Supplied text:
==========
# Where to find camouflage vinyl ?



## neiq (May 15, 2006)

I heard theres camoulflage colors out now in heat press vinyl, any one know were i can purschase some ?


----------



## Fluid (Jun 20, 2005)

try
www.beacongraphics.com


----------



## MotoskinGraphix (Apr 28, 2006)

There is camo sign vinyl but I havent ever seen camo heatpress vinyl. Let me know if you find some.


----------



## hammered (Apr 14, 2006)

If you dont find a manufacture that offers Camo press vinyl, you could have some printed. Any company that offers heat press vinyl printing, such as inprintables.com, should be able to do something like that.


----------



## jdr8271 (Jun 16, 2005)

If you have an optic cutter, you could print camoflage onto an opaque transfer, and cut it out with the optic cutter in the shape you want it.


----------



## JoshEllsworth (Dec 14, 2005)

Do you think there is a big demand for camo heat transfer vinyl? Right now, we don't offer it, however some people have created a camo effect with brown, dk green & black. However, this is a lot of work.


----------



## MotoskinGraphix (Apr 28, 2006)

JoshEllsworth said:


> Do you think there is a big demand for camo heat transfer vinyl? Right now, we don't offer it, however some people have created a camo effect with brown, dk green & black. However, this is a lot of work.


There is a market for Camo sign vinyl but the product is rather expensive. An example would be the Z-71 or 4x4 logos on trucks at the rear of the bed. I have many hunters who like these done in camo. These same folks would probably go for some type shirts with camo. The colors I use the most are the neons...Pink, Orange and Green, they look great on blk shirts.


----------



## JoshEllsworth (Dec 14, 2005)

Gotcha...from my experience, folks usually go with a camo shirt and a brighter text color out of the heat transfer vinyl. However, this could be because there are no camo heat transfer vinyls available for this.


----------



## MotoskinGraphix (Apr 28, 2006)

JoshEllsworth said:


> Gotcha...from my experience, folks usually go with a camo shirt and a brighter text color out of the heat transfer vinyl. However, this could be because there are no camo heat transfer vinyls available for this.


Yep...a camo shirt with neon orange vinyl!


----------



## grumpster (Sep 12, 2006)

JoshEllsworth said:


> Do you think there is a big demand for camo heat transfer vinyl? Right now, we don't offer it, however some people have created a camo effect with brown, dk green & black. However, this is a lot of work.


I've been looking for camo vinyl for both t-shirt transfers as well as decals, bumper stickers etc. I do think there is a market with the woodsey out door people. I know there would be with the ones that I know. To be able to do bold lettering in camo for example would be kewl as heck. 

Granted, it would be a nitche market, but it's definately there.


----------



## MotoskinGraphix (Apr 28, 2006)
==========
Task A: In the camo vinyl thread, which colors does MotoskinGraphix say they use most?
Task B: Copy the stretch of the camo vinyl thread from "## jdr8271 (Jun" through "you want it." word for word.
==========
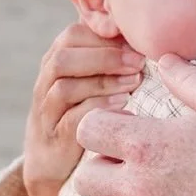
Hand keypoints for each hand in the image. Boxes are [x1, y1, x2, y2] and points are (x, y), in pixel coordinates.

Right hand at [23, 23, 143, 195]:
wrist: (53, 161)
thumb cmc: (85, 111)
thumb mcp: (93, 79)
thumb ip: (111, 56)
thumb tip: (150, 34)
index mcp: (57, 61)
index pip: (72, 35)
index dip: (104, 36)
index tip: (136, 42)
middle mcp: (46, 82)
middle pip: (64, 58)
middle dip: (105, 57)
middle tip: (139, 62)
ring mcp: (47, 111)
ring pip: (64, 87)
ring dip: (103, 81)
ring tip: (135, 82)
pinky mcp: (54, 137)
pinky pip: (70, 118)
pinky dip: (97, 109)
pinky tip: (123, 105)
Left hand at [74, 56, 195, 195]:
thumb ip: (191, 77)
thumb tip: (164, 62)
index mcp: (148, 148)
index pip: (88, 130)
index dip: (103, 122)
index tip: (128, 123)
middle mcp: (138, 193)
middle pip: (86, 180)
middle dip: (104, 166)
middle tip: (140, 159)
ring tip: (177, 189)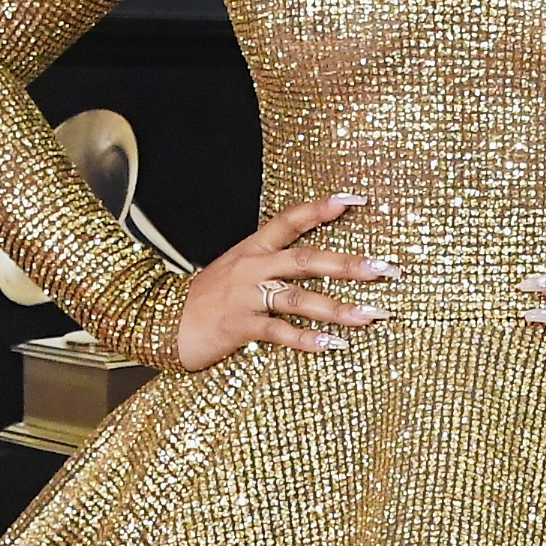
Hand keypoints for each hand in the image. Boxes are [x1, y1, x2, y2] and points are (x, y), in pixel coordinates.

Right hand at [172, 191, 393, 369]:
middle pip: (307, 260)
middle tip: (386, 269)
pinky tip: (334, 345)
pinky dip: (308, 339)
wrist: (160, 321)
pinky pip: (280, 332)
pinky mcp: (240, 326)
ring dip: (339, 308)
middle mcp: (252, 267)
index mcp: (252, 248)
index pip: (290, 220)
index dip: (322, 209)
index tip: (356, 199)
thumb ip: (270, 264)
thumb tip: (312, 264)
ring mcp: (246, 296)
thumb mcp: (236, 270)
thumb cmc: (205, 299)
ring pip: (300, 298)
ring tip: (372, 315)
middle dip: (350, 265)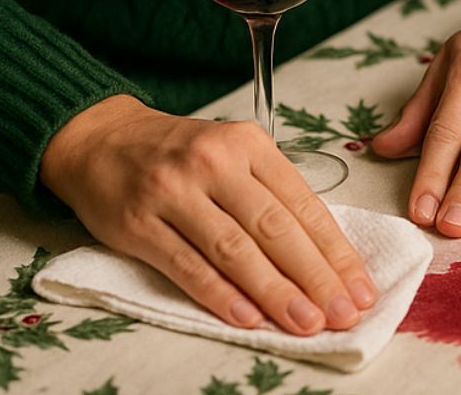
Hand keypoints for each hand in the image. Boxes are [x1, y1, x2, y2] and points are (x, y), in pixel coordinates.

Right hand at [39, 95, 376, 334]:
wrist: (101, 137)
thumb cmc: (179, 153)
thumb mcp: (232, 153)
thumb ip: (271, 193)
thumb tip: (322, 256)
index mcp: (249, 144)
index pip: (303, 203)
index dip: (335, 250)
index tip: (359, 286)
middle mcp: (215, 163)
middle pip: (274, 227)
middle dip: (315, 275)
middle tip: (343, 313)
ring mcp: (174, 192)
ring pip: (234, 249)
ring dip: (275, 292)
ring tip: (306, 322)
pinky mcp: (138, 224)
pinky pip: (186, 265)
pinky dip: (219, 294)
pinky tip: (247, 317)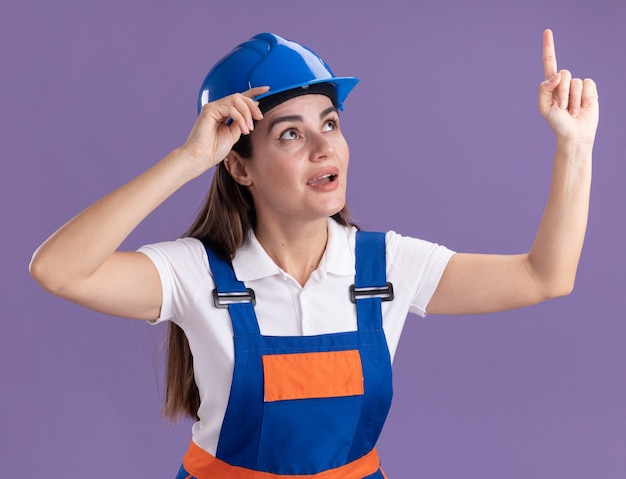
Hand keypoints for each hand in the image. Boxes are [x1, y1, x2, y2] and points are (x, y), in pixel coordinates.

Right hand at [180, 86, 269, 175]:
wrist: (201, 158)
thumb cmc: (214, 149)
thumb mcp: (235, 134)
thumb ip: (242, 121)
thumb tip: (253, 111)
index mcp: (224, 112)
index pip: (240, 98)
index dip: (254, 92)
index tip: (266, 89)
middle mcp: (218, 107)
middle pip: (240, 97)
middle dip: (252, 106)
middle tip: (259, 118)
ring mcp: (213, 107)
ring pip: (236, 100)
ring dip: (247, 113)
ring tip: (249, 128)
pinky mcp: (209, 110)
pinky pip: (230, 109)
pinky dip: (240, 118)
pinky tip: (243, 129)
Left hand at [538, 29, 598, 144]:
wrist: (573, 134)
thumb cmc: (556, 122)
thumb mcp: (544, 107)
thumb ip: (544, 89)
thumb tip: (557, 75)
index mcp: (551, 85)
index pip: (549, 62)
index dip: (549, 47)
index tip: (547, 31)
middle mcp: (564, 82)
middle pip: (563, 74)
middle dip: (562, 92)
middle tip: (562, 108)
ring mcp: (577, 86)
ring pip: (575, 82)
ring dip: (572, 99)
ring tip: (571, 111)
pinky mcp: (590, 90)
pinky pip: (587, 84)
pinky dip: (583, 97)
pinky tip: (582, 107)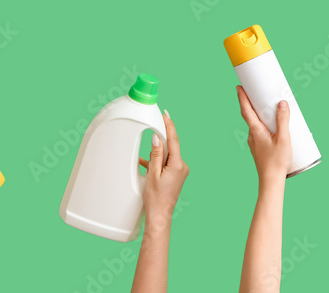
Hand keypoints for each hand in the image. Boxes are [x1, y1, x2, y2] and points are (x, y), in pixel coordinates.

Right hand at [138, 110, 188, 229]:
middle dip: (161, 140)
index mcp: (177, 165)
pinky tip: (147, 162)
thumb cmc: (155, 197)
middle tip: (154, 126)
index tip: (166, 114)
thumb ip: (156, 154)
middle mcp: (182, 166)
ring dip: (157, 153)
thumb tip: (158, 138)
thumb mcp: (153, 174)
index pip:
==========
Final answer A: The neons: pink, orange, and green.

Final answer B:
## jdr8271 (Jun 16, 2005)

If you have an optic cutter, you could print camoflage onto an opaque transfer, and cut it out with the optic cutter in the shape you want it.